Iteration
One of the neatest things you can do in timely dataflow is iteration. It is a consequence of how timely dataflow tracks progress that we can build loops, circulate data within the loop, and still allow downstream operators to properly judge the progress of their input streams.
There is nothing special about iterative scopes. They are just timely dataflow scopes. In fact, we could even introduce cycles into the root scope that all dataflow
calls provide.
What timely dataflow provides is a special stream called a LoopVariable
. This is a stream whose contents are not yet defined. You can start using the stream as if they were, but they won't be until later on in the dataflow when we define them.
That may be a bit abstract, so let's look at a simple example.
We are going to check the Collatz conjecture, which says that if you repeatedly divide even numbers by two, and multiply odd numbers by three and add one, you eventually reach the number one. We could do this in lots of ways, but this is the timely dataflow way to do it.
extern crate timely; use timely::dataflow::operators::*; fn main() { timely::example(|scope| { // create a loop that cycles unboundedly. let (handle, stream) = scope.feedback(1); // circulate numbers, Collatz stepping each time. (1 .. 10) .to_stream(scope) .concat(&stream) .map(|x| if x % 2 == 0 { x / 2 } else { 3 * x + 1 } ) .inspect(|x| println!("{:?}", x)) .filter(|x| *x != 1) .branch_when(|t| t < &100).1 .connect_loop(handle); }); }
This program first creates a loop variable, using the feedback
method on scopes. This method comes from the Feedback
extension trait in dataflow::operators
, in case you can't find it. When we create a new loop variable, we have to tell timely dataflow by how much we should increment the timestamp each time around the loop. To be more specific, we have to give a path summary which often is just a number that tells us by how much to increment the timestamp. When we later connect the output of an operation back to this loop variable we can specify an upper bound on the number of iterations by using the branch_when
method.
We start with a stream of the numbers from one through nine, because we have to start somewhere. Our plan is to repeatedly apply the Collatz step, and then discard any numbers equal to one, but we want to apply this not only to our input but also to whatever comes back around our loop variable. So, the very first step is to concat
our input stream with the feedback stream. Then we can apply the Collatz step, filter out the ones, and then connect the resulting stream as the definition of the feedback stream.

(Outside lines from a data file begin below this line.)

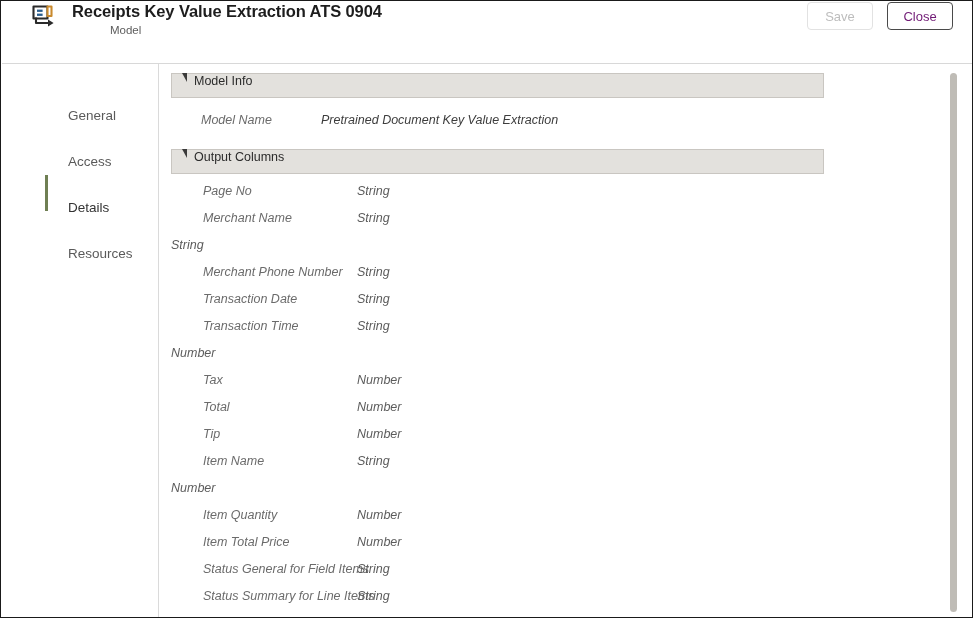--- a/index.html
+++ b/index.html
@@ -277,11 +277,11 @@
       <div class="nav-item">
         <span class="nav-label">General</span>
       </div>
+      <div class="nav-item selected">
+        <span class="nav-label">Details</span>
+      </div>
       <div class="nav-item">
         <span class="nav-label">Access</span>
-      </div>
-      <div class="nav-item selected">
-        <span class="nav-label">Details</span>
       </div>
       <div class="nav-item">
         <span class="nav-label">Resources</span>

We've built an upper limit of 100
in so that we don't spin out of control, in case the conjecture is false. It turns out that 9
will take 19 steps to converge, so this should be good enough. You could try it out for larger numbers!
Mutual Recursion
You can have as many loop variables as you want!
Perhaps you are a very clever person, and you've realized that we don't need to test the results of odd numbers to see if they are one, which would be easy if we broke our stream apart into streams of even and odd numbers. We can do that, by having two loop variables, one for even (0
) and one for odd (1
).
extern crate timely; use timely::dataflow::operators::*; fn main() { timely::example(|scope| { // create a loop that cycles unboundedly. let (handle0, stream0) = scope.feedback(1); let (handle1, stream1) = scope.feedback(1); // do the right steps for even and odd numbers, respectively. let results0 = stream0.map(|x| x / 2).filter(|x| *x != 1); let results1 = stream1.map(|x| 3 * x + 1); // partition the input and feedback streams by even-ness. let parts = (1 .. 10) .to_stream(scope) .concat(&results0) .concat(&results1) .inspect(|x| println!("{:?}", x)) .partition(2, |x| (x % 2, x)); // connect each part appropriately. parts[0].connect_loop(handle0); parts[1].connect_loop(handle1); }); }
This is a different way to do the same computation (similar; because we've moved input from the head of the dataflow, the limit of 100
is effectively reduced by one). I won't say it is a better way to do the same computation, but it is different.
Scopes
Of course, you can do all of this in a nested scope, if that is appropriate. In the example above, we just used the ambient u64
timestamp from timely::example
, but perhaps you were hoping that it would correspond to streamed input, or something else. We just need to introduce a new nested scope, in that case.
extern crate timely; use timely::dataflow::operators::*; use timely::dataflow::Scope; fn main() { timely::example(|scope| { let input = (1 .. 10).to_stream(scope); // Create a nested iterative scope. // Rust needs help understanding the iteration counter type. scope.iterative::<u64,_,_>(|subscope| { let (handle, stream) = subscope.loop_variable(1); input .enter(subscope) .concat(&stream) .map(|x| if x % 2 == 0 { x / 2 } else { 3 * x + 1 } ) .inspect(|x| println!("{:?}", x)) .filter(|x| *x != 1) .connect_loop(handle); }) }); }
We could also pop out the results with leave
if we had any.
Exercise: Rewrite the above example so that while iterating each tuple tracks (i) its progenitor number, and (ii) the number of times it has gone around the loop, and rather than discarding tuples whose value is now one they leave
the loop and report for each input number how many steps it takes to reach one.